Какова вообще роль контраста в человеческих симпатиях? Почему рядом с красивой девушкой всегда страшная подруга?
Нет ответа. Только смутные догадки, что вся земная жизнь – это разность потенциалов. Лишь когда эта разность есть – ток идет и жизнь движется дальше…
В общем, я влюбился.
Может, из-за разности потенциалов, а может, потому что взгляд у Иры был особенный. Конечно, она не на меня смотрела, просто, заскучав, повернулась и взглянула в пространство.
Вот где разгадка. Мужчина всегда смотрит конкретно. Нужно ему что-то, вот он и смотрит. А женщина смотрит вообще, без всякой цели. На всякий случай. И это так женственно, настолько непонятно и возбуждающе, что любовь – самая маленькая неприятность, случающаяся с парнями после таких взглядов.
Можно ведь и с ума сойти…
Взгляд женщины – если не взгляд Бога, то взгляд Природы – точно. Равнодушный, но и подбадривающий одновременно: ну, ну, попробуй, сделай, видали мы таких. Мне, в принципе, все равно, мне активность проявлять по статусу не положено, а ты попробуй, если хочешь…
И я попробовал.
Уже на перемене я понял, что не ошибся.
Ира была королевой.
То есть по прошествии лет я понимаю, что она была вполне себе среднестатистической, симпатичной девчонкой, но на фоне остального десятка будущих инженериц-радиоэлектронщиц она была королевой.
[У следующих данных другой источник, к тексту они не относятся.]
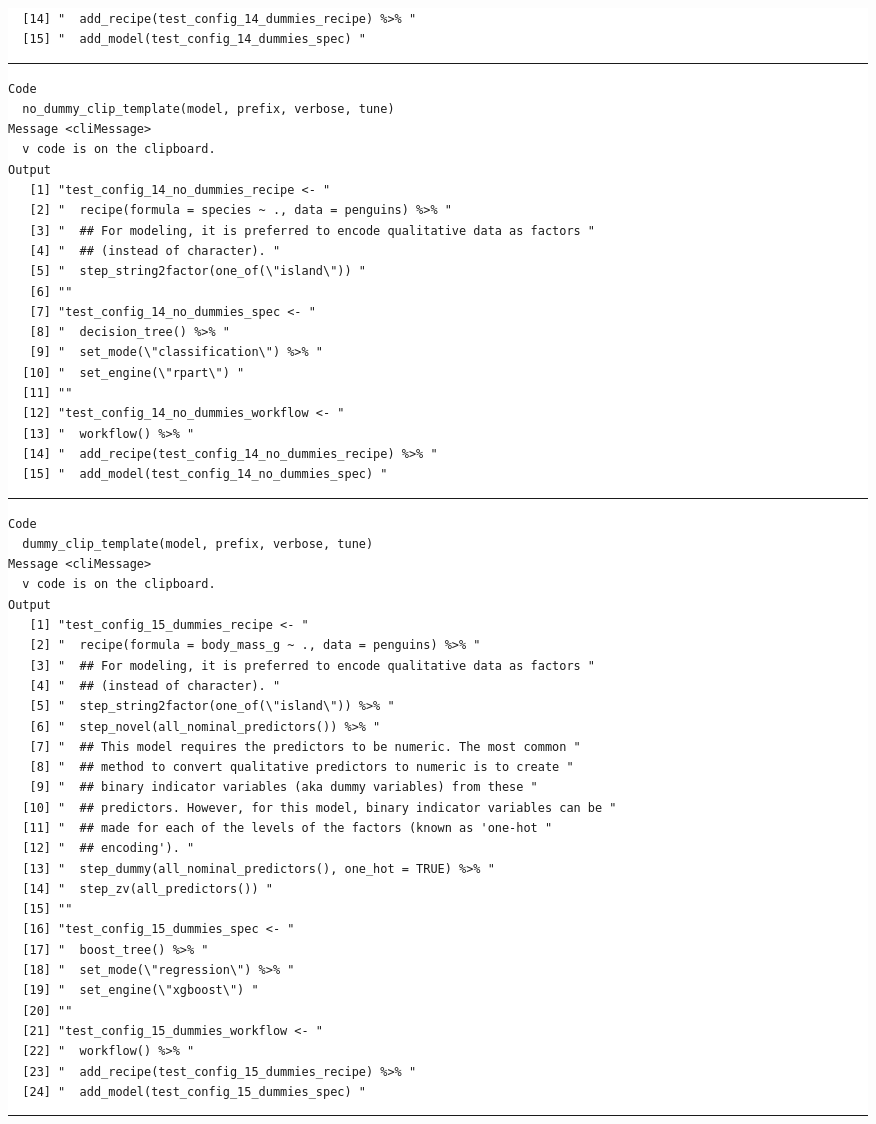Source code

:       [14] "  add_recipe(test_config_14_dummies_recipe) %>% "                         
      [15] "  add_model(test_config_14_dummies_spec) "                                

---

    Code
      no_dummy_clip_template(model, prefix, verbose, tune)
    Message <cliMessage>
      v code is on the clipboard.
    Output
       [1] "test_config_14_no_dummies_recipe <- "                                     
       [2] "  recipe(formula = species ~ ., data = penguins) %>% "                    
       [3] "  ## For modeling, it is preferred to encode qualitative data as factors "
       [4] "  ## (instead of character). "                                            
       [5] "  step_string2factor(one_of(\"island\")) "                                
       [6] ""                                                                         
       [7] "test_config_14_no_dummies_spec <- "                                       
       [8] "  decision_tree() %>% "                                                   
       [9] "  set_mode(\"classification\") %>% "                                      
      [10] "  set_engine(\"rpart\") "                                                 
      [11] ""                                                                         
      [12] "test_config_14_no_dummies_workflow <- "                                   
      [13] "  workflow() %>% "                                                        
      [14] "  add_recipe(test_config_14_no_dummies_recipe) %>% "                      
      [15] "  add_model(test_config_14_no_dummies_spec) "                             

---

    Code
      dummy_clip_template(model, prefix, verbose, tune)
    Message <cliMessage>
      v code is on the clipboard.
    Output
       [1] "test_config_15_dummies_recipe <- "                                           
       [2] "  recipe(formula = body_mass_g ~ ., data = penguins) %>% "                   
       [3] "  ## For modeling, it is preferred to encode qualitative data as factors "   
       [4] "  ## (instead of character). "                                               
       [5] "  step_string2factor(one_of(\"island\")) %>% "                               
       [6] "  step_novel(all_nominal_predictors()) %>% "                                 
       [7] "  ## This model requires the predictors to be numeric. The most common "     
       [8] "  ## method to convert qualitative predictors to numeric is to create "      
       [9] "  ## binary indicator variables (aka dummy variables) from these "           
      [10] "  ## predictors. However, for this model, binary indicator variables can be "
      [11] "  ## made for each of the levels of the factors (known as 'one-hot "         
      [12] "  ## encoding'). "                                                           
      [13] "  step_dummy(all_nominal_predictors(), one_hot = TRUE) %>% "                 
      [14] "  step_zv(all_predictors()) "                                                
      [15] ""                                                                            
      [16] "test_config_15_dummies_spec <- "                                             
      [17] "  boost_tree() %>% "                                                         
      [18] "  set_mode(\"regression\") %>% "                                             
      [19] "  set_engine(\"xgboost\") "                                                  
      [20] ""                                                                            
      [21] "test_config_15_dummies_workflow <- "                                         
      [22] "  workflow() %>% "                                                           
      [23] "  add_recipe(test_config_15_dummies_recipe) %>% "                            
      [24] "  add_model(test_config_15_dummies_spec) "                                   

---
Много позже я задумался, а зачем вообще девчонки шли в МАТИ учиться трудной мужской профессии?
Ответ очевиден. Замуж они хотели.
Расчетливые девочки, с более чем средними внешними данными. Где им еще мужа найти? Кстати, расчет оправдался, почти все повыскакивали замуж еще до окончания института. И многие удачно. На переломе эпох надежный, как синица в руке, вариант мужа-технаря со щетиной и бутылкой пива в тубусе неожиданно обернулся белокрылым журавлем. Ведь именно эти технари в недалеком будущем оказались пионерами фондового и банковского рынка, именно они создавали торговые сети электроники и приватизировали нефтяные компании!
Бросили, конечно, потом возмужавшие технари своих первых институтских жен с первыми нежданными детьми – бросили, но обеспечили на всю жизнь.
Удался нехитрый девичий трюк.
Впрочем, тогда я ни о каких трюках не думал.
На перемене я старался подобраться поближе к объекту своей сверхновой любви – и сделать это наиболее естественным образом. Вроде просто так гуляю, никаких задних мыслей, надо же человеку где-то гулять…
Не один я был такой умный. Около Иры быстро стала собираться толпа «просто так гуляющих» мальчиков. Да и расчетливые девочки инстинктивно жались к ней, чтобы погреться в лучах зарождающейся славы. На фоне неказистых однокурсниц Ира, поступившая в МАТИ исключительно по настоянию отца-инженера, блистала еще ярче.